Wednesday, December 13, 2006

She was your goddess

In yesterday's Globe and Mail, a short obit ran for Mariksa Veres, the Dutch singer best known for her work with 60s group Shocking Blue (1968-1973). Their biggest hit, "Venus," went to #1 in 1970 and is still an oldies staple. According to Wikipedia, she left the group in 1974 and went solo, landing one hit single in Europe. She toured as Shocking Blue in the 90s with a completely different band, apparently with the blessing of her ex-bandmates.
She died of cancer on December 2. She was 59.
There's a fan bio here.

Here's some video footage of "Venus." Note the subliminal splicing of album covers into the mix, and the hopelessly out-of-synch drumming.
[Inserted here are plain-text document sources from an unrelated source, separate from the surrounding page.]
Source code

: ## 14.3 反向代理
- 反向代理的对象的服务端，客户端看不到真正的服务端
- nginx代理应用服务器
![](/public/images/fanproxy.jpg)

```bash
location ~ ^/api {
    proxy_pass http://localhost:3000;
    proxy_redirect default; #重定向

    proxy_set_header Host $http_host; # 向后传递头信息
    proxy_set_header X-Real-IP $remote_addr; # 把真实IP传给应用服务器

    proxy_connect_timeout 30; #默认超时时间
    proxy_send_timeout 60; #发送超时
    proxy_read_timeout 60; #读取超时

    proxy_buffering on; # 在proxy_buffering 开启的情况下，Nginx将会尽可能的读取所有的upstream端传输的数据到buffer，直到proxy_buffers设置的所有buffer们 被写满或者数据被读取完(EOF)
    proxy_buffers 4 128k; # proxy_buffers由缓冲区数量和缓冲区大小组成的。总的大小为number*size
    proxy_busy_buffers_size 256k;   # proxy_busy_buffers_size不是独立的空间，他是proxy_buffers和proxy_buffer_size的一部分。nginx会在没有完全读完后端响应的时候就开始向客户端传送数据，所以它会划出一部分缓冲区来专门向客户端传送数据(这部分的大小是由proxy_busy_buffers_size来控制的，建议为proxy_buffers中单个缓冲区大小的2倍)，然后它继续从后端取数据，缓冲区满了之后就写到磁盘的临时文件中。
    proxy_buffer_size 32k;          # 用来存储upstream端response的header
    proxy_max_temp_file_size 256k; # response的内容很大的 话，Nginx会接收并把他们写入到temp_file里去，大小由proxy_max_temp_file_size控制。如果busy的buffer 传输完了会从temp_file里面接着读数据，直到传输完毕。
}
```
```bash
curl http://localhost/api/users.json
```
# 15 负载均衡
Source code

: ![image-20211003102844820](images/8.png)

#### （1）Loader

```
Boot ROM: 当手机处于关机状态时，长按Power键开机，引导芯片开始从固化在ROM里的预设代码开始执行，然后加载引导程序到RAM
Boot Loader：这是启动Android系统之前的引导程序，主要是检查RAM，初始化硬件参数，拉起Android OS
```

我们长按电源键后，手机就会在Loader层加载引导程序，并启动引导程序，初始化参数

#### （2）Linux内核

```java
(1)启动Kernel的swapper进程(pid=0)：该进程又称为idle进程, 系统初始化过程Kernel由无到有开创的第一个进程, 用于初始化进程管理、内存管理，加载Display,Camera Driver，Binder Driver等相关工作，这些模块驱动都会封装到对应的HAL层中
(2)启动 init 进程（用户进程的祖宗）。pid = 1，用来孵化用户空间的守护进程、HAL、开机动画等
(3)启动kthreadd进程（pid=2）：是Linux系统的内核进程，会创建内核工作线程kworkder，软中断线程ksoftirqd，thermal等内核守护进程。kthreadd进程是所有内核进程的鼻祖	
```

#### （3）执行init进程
Here's another one, where she looks like she's having a slightly better time.


I always loved "Venus," even before the bastardised Bananarama version came out in the middle of my high school experience. It was on a 4LP K-tel set called Party Mix that my dad had, a comp that contained many cherished favourites and immersed me in otherwise ephemeral 60s pop: "Tighten Up" by Archie Bell and the Drells, "Chapel of Love" by the Dixie Cups, "Indian Reservation" by Paul Revere, Tommy James, et al. The wordless bridge of "Venus" summed up so much that I loved about bubblegum psychedelia, instantly prompting images of go-go girls silhouetted against kaleidoscopic backdrops.

I didn't think about Shocking Blue again until the first time I saw the New Pornographers, at their official Toronto debut in 2001. They encored with a killer song I'd never heard before called "Send Me a Postcard," which--needless to say--Neko Case totally nailed, and the fuzzy guitar riff fit in perfectly with the rest of Mass Romantic. I later found out it was a Shocking Blue song, and that when he started the New Pornographers, Carl Newman had told Neko that he wanted her to emulate Ms. Mariska Veres and her robotic pop vocal approach. Listening to both bands, it's not hard to see the similarities.
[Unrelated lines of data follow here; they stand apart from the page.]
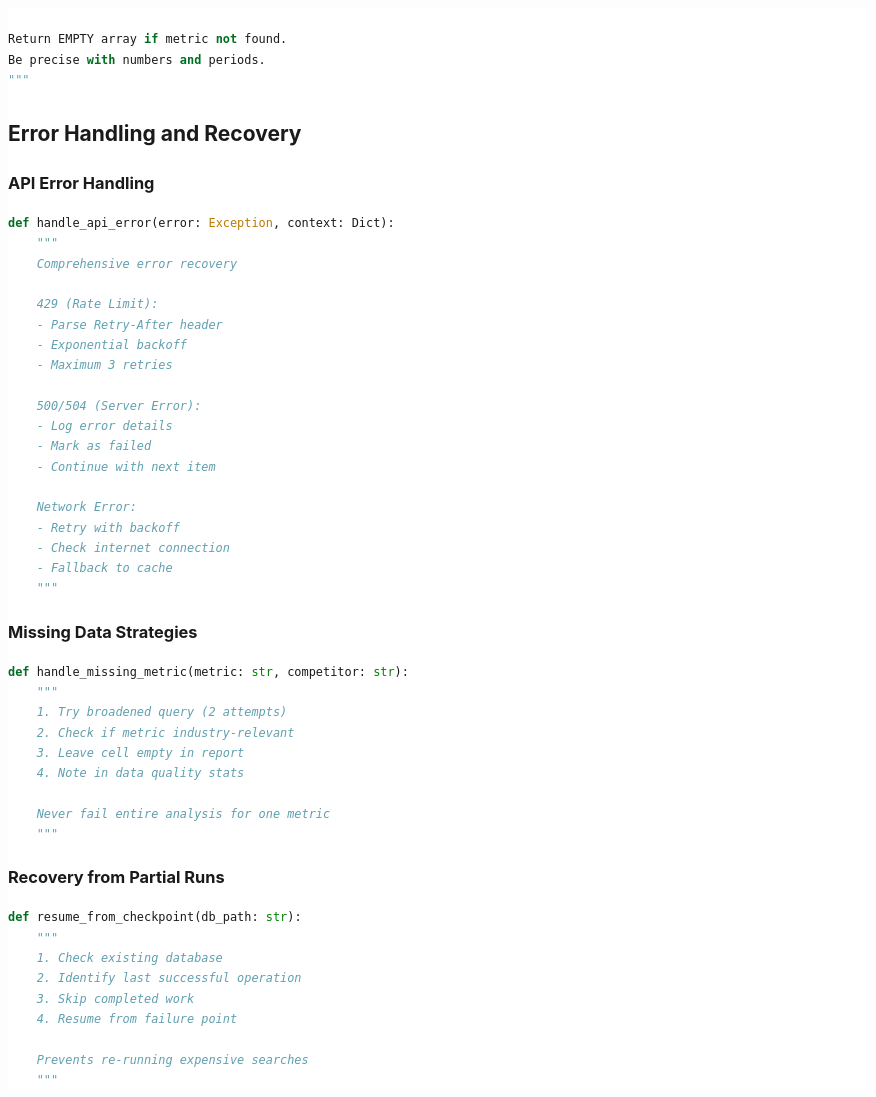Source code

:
 ```python

Return EMPTY array if metric not found.
Be precise with numbers and periods.
"""
```

## Error Handling and Recovery

### API Error Handling
```python
def handle_api_error(error: Exception, context: Dict):
    """
    Comprehensive error recovery
    
    429 (Rate Limit):
    - Parse Retry-After header
    - Exponential backoff
    - Maximum 3 retries
    
    500/504 (Server Error):
    - Log error details
    - Mark as failed
    - Continue with next item
    
    Network Error:
    - Retry with backoff
    - Check internet connection
    - Fallback to cache
    """
```

### Missing Data Strategies
```python
def handle_missing_metric(metric: str, competitor: str):
    """
    1. Try broadened query (2 attempts)
    2. Check if metric industry-relevant
    3. Leave cell empty in report
    4. Note in data quality stats
    
    Never fail entire analysis for one metric
    """
```

### Recovery from Partial Runs
```python
def resume_from_checkpoint(db_path: str):
    """
    1. Check existing database
    2. Identify last successful operation
    3. Skip completed work
    4. Resume from failure point
    
    Prevents re-running expensive searches
    """
```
"Send Me a Postcard" is one of the most underrated songs of the last 40 years, and a surefire club night/mix tape pleaser. You can find it on iTunes, hopefully other online sources as well. If I wasn't such a Luddite, I'd provide you with the mp3 myself.
(Edit: 21st century girl and Brave New Waves host Helen Spitzer has helped us out here.)

Shocking Blue's one other minor claim to fame: Nirvana covered their song "Love Buzz" on their debut, Bleach. Maybe their biggest North American fans all lived in the Pacific Northwest, who knows.

Beyond a couple of great singles, a Shocking Blue compilation (like the one I found years ago at Sam the Record Man's supposed liquidation sale) contains many riches: the country soul guitar licks that punctuate nearly every track, the occasional fuzzbox or sitar simulator, the Manzarek-esque organ lines, great melodies all around, and at the heart of it all is always Veres's voice: a strident, confident and striking instrument, not unlike Grace Slick's. Her Kraut detachment (she was half-Hungarian Roma, half-German) and demeanour suggested a Nico that could actually belt it out.

Yet she didn't totally transcend the ESL lyrics that give Shocking Blue more than its share of kitsch value: it's hard not to giggle when Veres sings of "making love in the hot sand" with her "demon lover." "Put some love in your heart like you put the ink in the inkpot!" "Mighty Joe with the bass, boys!"

But she had it, yeah baby, she had it.

Someone tell Neko and Carl to get in the studio soon and pay their proper respects; many of us have been waiting for them to record "Send Me a Postcard" for five years now.

1 comment:

Helen said...

eerily enough, all week long I've been asking people to send postcards.